= Emilia of Gaeta =

Emilia (died January 1036) was the duchess of Gaeta first as consort of John III (984-1008) and then as the regent for her grandson John V (1012-1032) until at least 1029.

At the time of her marriage, she bore the Roman title senatrix. She was probably, therefore, of Roman descent, a member of the powerful Crescenzi or Tusculani. Her marriage was most likely an alliance between the ruling Gaetan house and the Roman aristocracy to secure Gaetan favour in the eternal city, the home of both pope and emperor. The wedding took place before January 998, when Emilia appeared with John at the monastery of Saint Nilus the Younger. John died before or in 1008 and she took up a short regency for her son, John IV.

When John IV died between April and August 1012, she took over the regency of her grandson, who was an infant. Immediately, she and John were opposed by Leo I, cousin of John IV. By October, her supporters had expelled him. But then she had to deal with the opposition of her own son, Leo II, who expected to be accorded the regency. The two disputed the regency and co-undersigned charters until January 1025, when Leo last appears in the Codex Caietanus. Emilia was the sole regent in a February charter.

The Roman Emilia's politics leaned strongly towards support of the pope and the Lombards against the Byzantine Empire. In 1012, she allowed Dattus, a Lombard rebel, to garrison a tower on the Garigliano, in Gaetan territory, with papal troops, supplied by Benedict VIII. In 1014, at the Castro Argento, also on Gaetan soil, Emilia and the Bishop Bernard, her brother-in-law, hosted several local leaders: Daufer of Traetto, Pandulf II of Capua, Sergius IV of Naples, Atenulf of Montecassino, and the archbishop of Capua. The convention agreed to an anti-Byzantine policy.

In 1027, when Duke Sergius IV was forced to flee Naples, Emilia gave him refuge, for John V was his nephew. During his stay, Sergius negotiated with Emilia for Gaetan support in retaking his duchy while he conceded to the Gaetans certain rights in travelling in Neapolitan land. An accord was signed between the rulers in February 1029.

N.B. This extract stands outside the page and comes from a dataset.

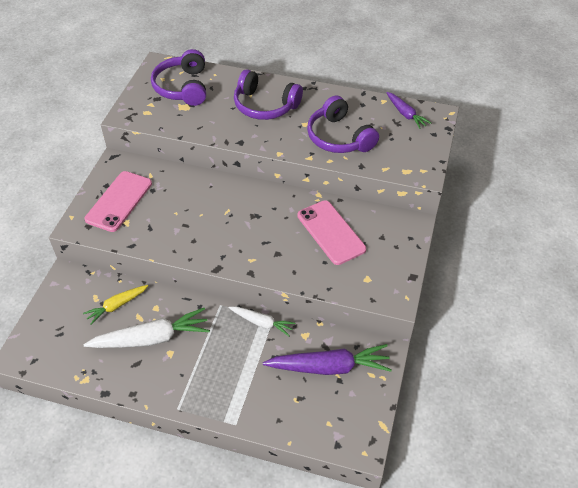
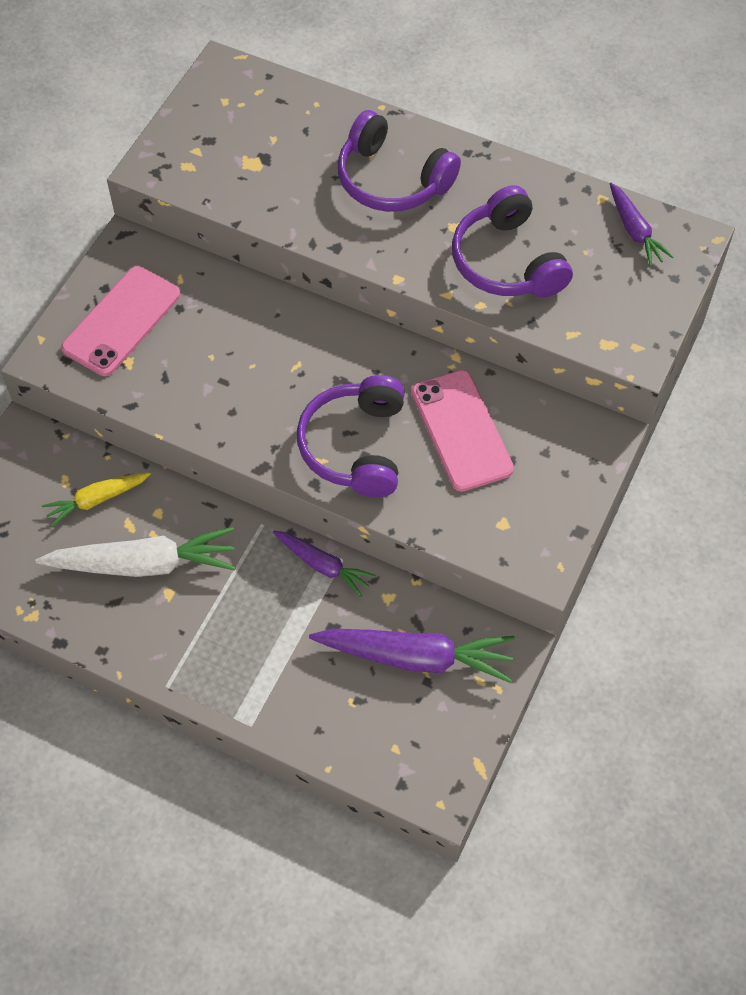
camera: 10 degrees right, 10 degrees up
(183, 87) = (256, 123): purple headphones -> purple headphones (355, 446)
(262, 323) = (323, 565): white carrot -> purple carrot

It is unknown when her regency ended. She died early in 1036, when her son Leo donated a house to the monastery of S. Giovanni di Felline in her memory.

==Sources==
- Chalandon, Ferdinand. Histoire de la domination normande en Italie et en Sicilie. Paris, 1907.
- Caravale, Mario (ed). Dizionario Biografico degli Italiani LXII Dugoni - Enza. Rome, 1993.